→ **Problem**
Rewrite the entries from the start through the line containing "Extra transformaties verbruiken", switching "Gratis" to "Kostenloos" and leaving everything else in those lines unchanged.

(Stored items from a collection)
= = =

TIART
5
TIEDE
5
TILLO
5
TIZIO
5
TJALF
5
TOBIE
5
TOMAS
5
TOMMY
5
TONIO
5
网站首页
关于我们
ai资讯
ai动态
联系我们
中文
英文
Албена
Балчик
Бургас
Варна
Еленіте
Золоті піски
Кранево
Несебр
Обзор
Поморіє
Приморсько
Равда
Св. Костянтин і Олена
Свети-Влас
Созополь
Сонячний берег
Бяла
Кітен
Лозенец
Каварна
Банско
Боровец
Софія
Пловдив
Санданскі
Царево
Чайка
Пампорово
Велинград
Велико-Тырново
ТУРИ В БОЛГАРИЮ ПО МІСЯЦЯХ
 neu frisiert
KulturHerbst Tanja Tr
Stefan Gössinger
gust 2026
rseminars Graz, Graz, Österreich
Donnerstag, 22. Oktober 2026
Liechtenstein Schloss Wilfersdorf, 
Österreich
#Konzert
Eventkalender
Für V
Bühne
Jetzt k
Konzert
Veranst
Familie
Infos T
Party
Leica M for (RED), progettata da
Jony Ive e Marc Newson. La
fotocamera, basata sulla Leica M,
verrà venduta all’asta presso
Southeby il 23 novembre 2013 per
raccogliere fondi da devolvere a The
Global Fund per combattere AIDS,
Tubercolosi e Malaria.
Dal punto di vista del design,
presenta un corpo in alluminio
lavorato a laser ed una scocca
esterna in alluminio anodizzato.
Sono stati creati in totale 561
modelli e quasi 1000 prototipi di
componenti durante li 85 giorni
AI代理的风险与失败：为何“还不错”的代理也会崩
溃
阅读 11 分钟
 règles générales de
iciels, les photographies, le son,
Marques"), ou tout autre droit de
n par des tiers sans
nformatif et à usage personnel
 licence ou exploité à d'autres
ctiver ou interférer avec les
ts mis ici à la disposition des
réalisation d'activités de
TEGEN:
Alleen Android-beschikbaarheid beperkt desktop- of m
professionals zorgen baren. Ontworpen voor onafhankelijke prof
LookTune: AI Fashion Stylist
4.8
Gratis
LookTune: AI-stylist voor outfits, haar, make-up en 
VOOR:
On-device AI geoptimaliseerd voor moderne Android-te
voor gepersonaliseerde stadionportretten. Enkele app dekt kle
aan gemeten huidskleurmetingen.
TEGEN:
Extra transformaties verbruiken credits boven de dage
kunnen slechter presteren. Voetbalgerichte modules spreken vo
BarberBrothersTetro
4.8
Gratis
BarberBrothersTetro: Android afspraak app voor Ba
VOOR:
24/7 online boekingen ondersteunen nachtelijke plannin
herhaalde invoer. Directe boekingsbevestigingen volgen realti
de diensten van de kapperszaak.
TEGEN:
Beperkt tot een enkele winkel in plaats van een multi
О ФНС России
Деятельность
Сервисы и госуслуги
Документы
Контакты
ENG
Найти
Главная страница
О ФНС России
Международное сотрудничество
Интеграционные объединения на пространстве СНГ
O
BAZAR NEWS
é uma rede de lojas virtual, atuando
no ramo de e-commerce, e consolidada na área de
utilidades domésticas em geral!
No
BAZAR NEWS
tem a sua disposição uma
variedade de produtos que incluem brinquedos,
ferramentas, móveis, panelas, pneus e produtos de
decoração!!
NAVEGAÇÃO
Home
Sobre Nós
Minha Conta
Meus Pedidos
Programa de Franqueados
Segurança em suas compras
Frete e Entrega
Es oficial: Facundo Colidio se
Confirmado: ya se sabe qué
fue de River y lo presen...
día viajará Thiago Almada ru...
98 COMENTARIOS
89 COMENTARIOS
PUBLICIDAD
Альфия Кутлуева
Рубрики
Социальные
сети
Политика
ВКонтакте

= = =

→ **Output for this exercise**
TIART
5
TIEDE
5
TILLO
5
TIZIO
5
TJALF
5
TOBIE
5
TOMAS
5
TOMMY
5
TONIO
5
网站首页
关于我们
ai资讯
ai动态
联系我们
中文
英文
Албена
Балчик
Бургас
Варна
Еленіте
Золоті піски
Кранево
Несебр
Обзор
Поморіє
Приморсько
Равда
Св. Костянтин і Олена
Свети-Влас
Созополь
Сонячний берег
Бяла
Кітен
Лозенец
Каварна
Банско
Боровец
Софія
Пловдив
Санданскі
Царево
Чайка
Пампорово
Велинград
Велико-Тырново
ТУРИ В БОЛГАРИЮ ПО МІСЯЦЯХ
 neu frisiert
KulturHerbst Tanja Tr
Stefan Gössinger
gust 2026
rseminars Graz, Graz, Österreich
Donnerstag, 22. Oktober 2026
Liechtenstein Schloss Wilfersdorf, 
Österreich
#Konzert
Eventkalender
Für V
Bühne
Jetzt k
Konzert
Veranst
Familie
Infos T
Party
Leica M for (RED), progettata da
Jony Ive e Marc Newson. La
fotocamera, basata sulla Leica M,
verrà venduta all’asta presso
Southeby il 23 novembre 2013 per
raccogliere fondi da devolvere a The
Global Fund per combattere AIDS,
Tubercolosi e Malaria.
Dal punto di vista del design,
presenta un corpo in alluminio
lavorato a laser ed una scocca
esterna in alluminio anodizzato.
Sono stati creati in totale 561
modelli e quasi 1000 prototipi di
componenti durante li 85 giorni
AI代理的风险与失败：为何“还不错”的代理也会崩
溃
阅读 11 分钟
 règles générales de
iciels, les photographies, le son,
Marques"), ou tout autre droit de
n par des tiers sans
nformatif et à usage personnel
 licence ou exploité à d'autres
ctiver ou interférer avec les
ts mis ici à la disposition des
réalisation d'activités de
TEGEN:
Alleen Android-beschikbaarheid beperkt desktop- of m
professionals zorgen baren. Ontworpen voor onafhankelijke prof
LookTune: AI Fashion Stylist
4.8
Kostenloos
LookTune: AI-stylist voor outfits, haar, make-up en 
VOOR:
On-device AI geoptimaliseerd voor moderne Android-te
voor gepersonaliseerde stadionportretten. Enkele app dekt kle
aan gemeten huidskleurmetingen.
TEGEN:
Extra transformaties verbruiken credits boven de dage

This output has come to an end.